Start of Data supplied

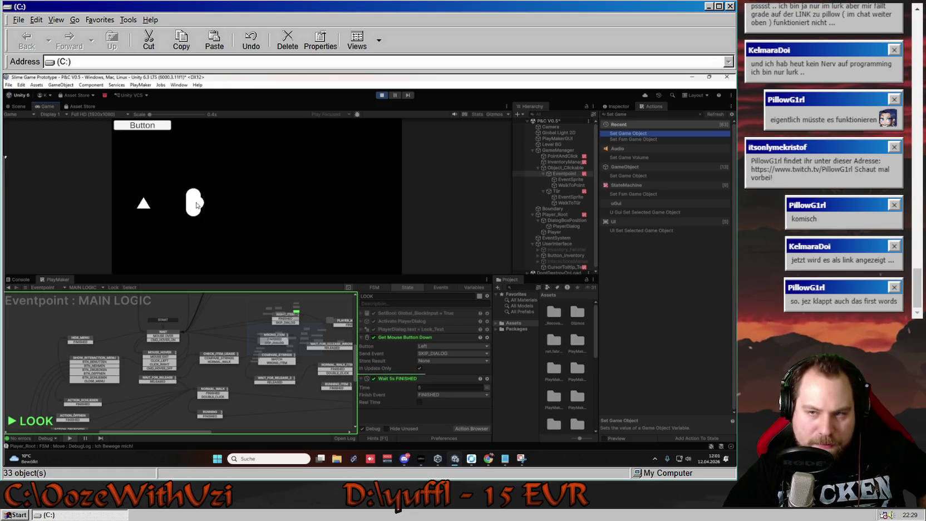
click(254, 206)
- Watch the live MOUSE TRACKER FSM while walking the player onto and off the circle
mouse_move(197, 204)
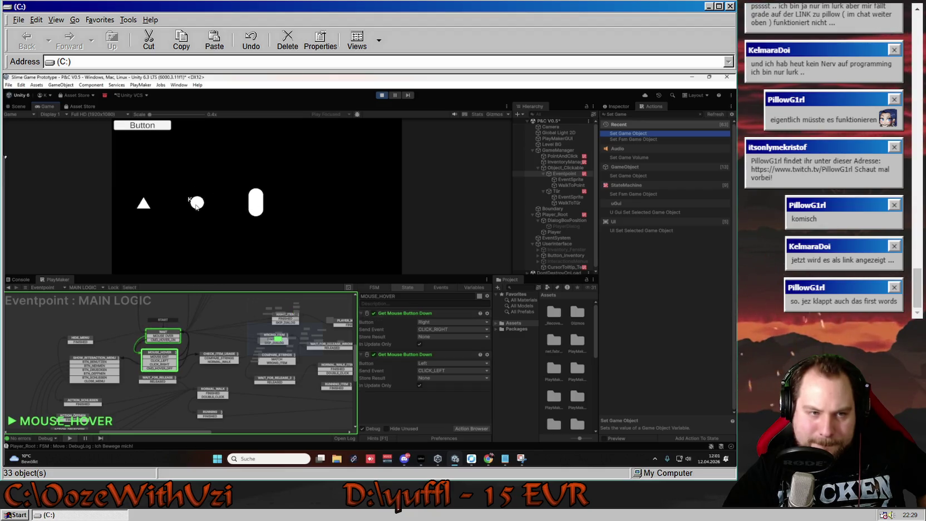
click(82, 287)
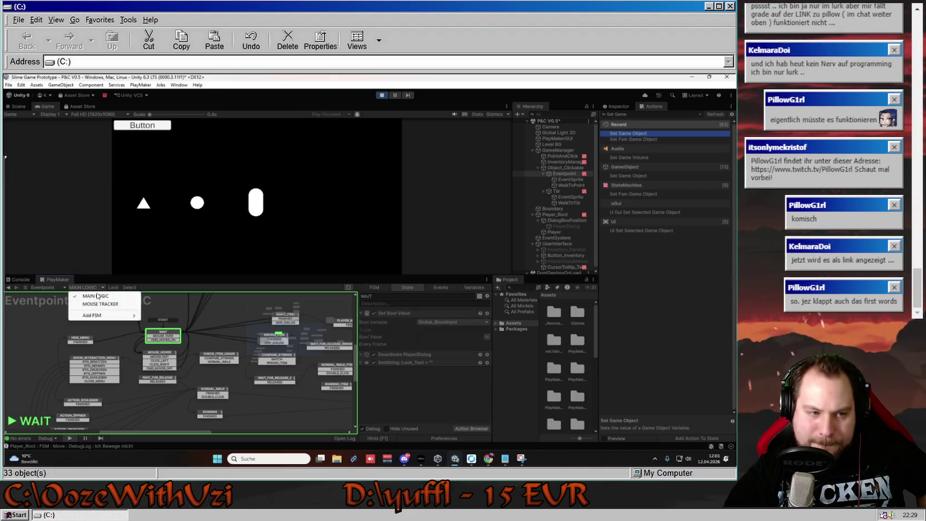
click(98, 304)
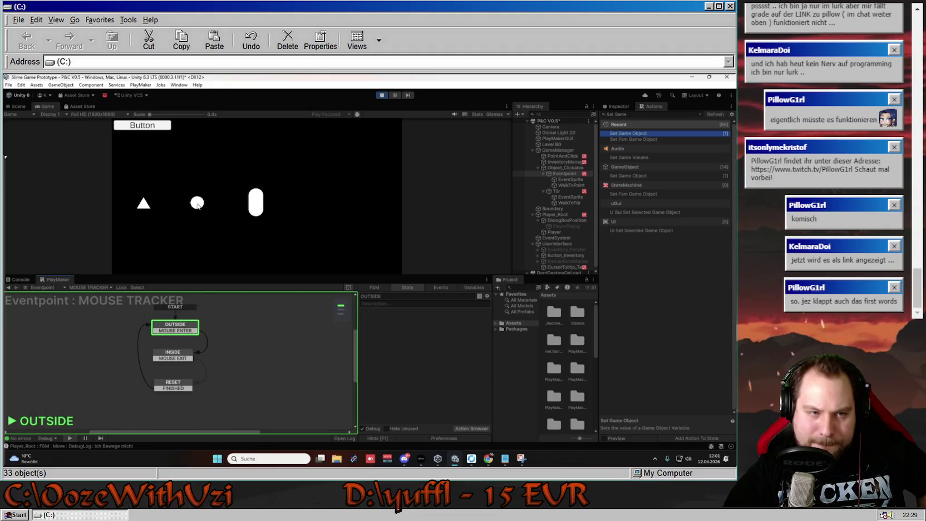
mouse_move(199, 204)
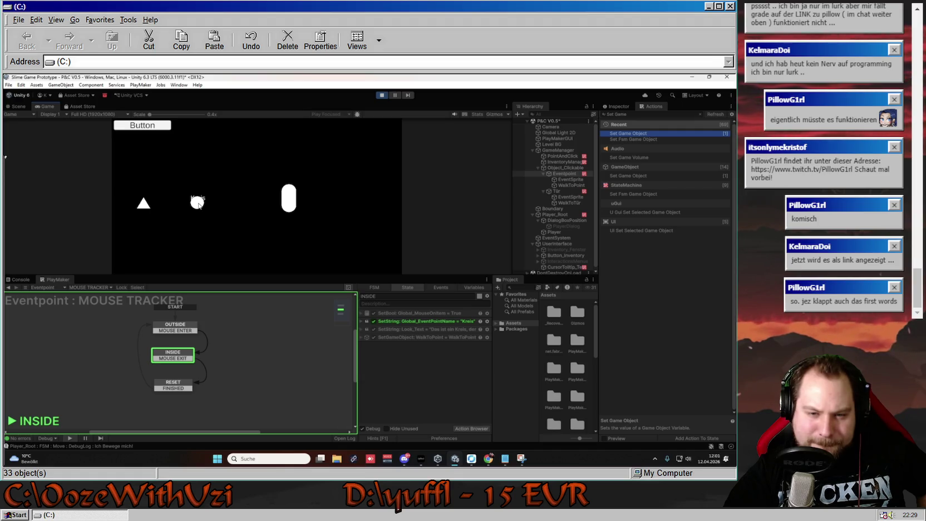
click(198, 204)
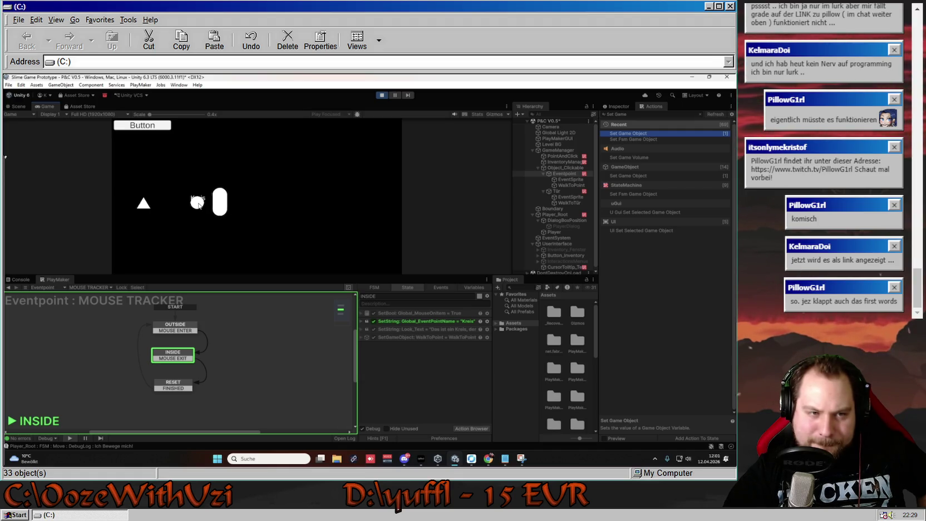
click(228, 209)
- Stop the game and expand the Look_Text and WalkToPoint actions in MOUSE TRACKER's INSIDE state
key(ctrl+p)
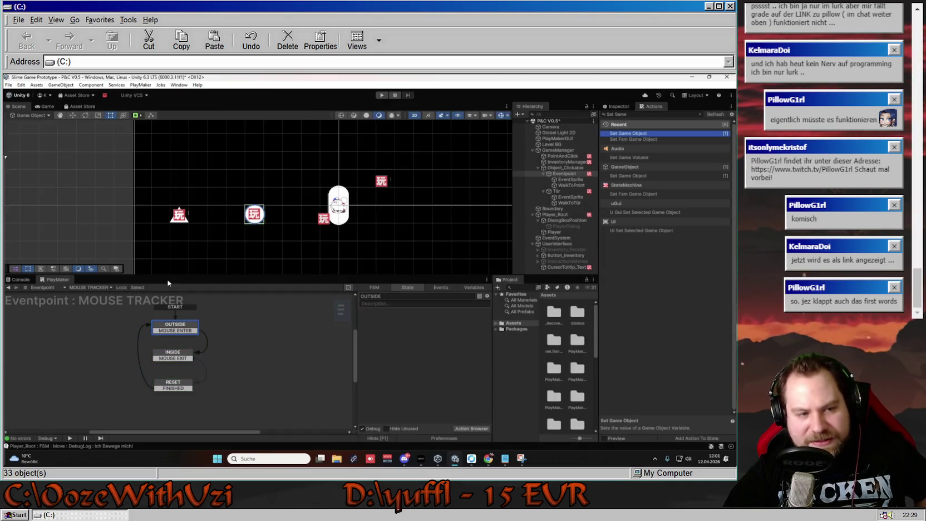
click(184, 356)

End of Data supplied

Task instructions - Pull every line containing the word "TRACKER" out of the entries above.

Result of this exercise -
- Watch the live MOUSE TRACKER FSM while walking the player onto and off the circle
- Stop the game and expand the Look_Text and WalkToPoint actions in MOUSE TRACKER's INSIDE state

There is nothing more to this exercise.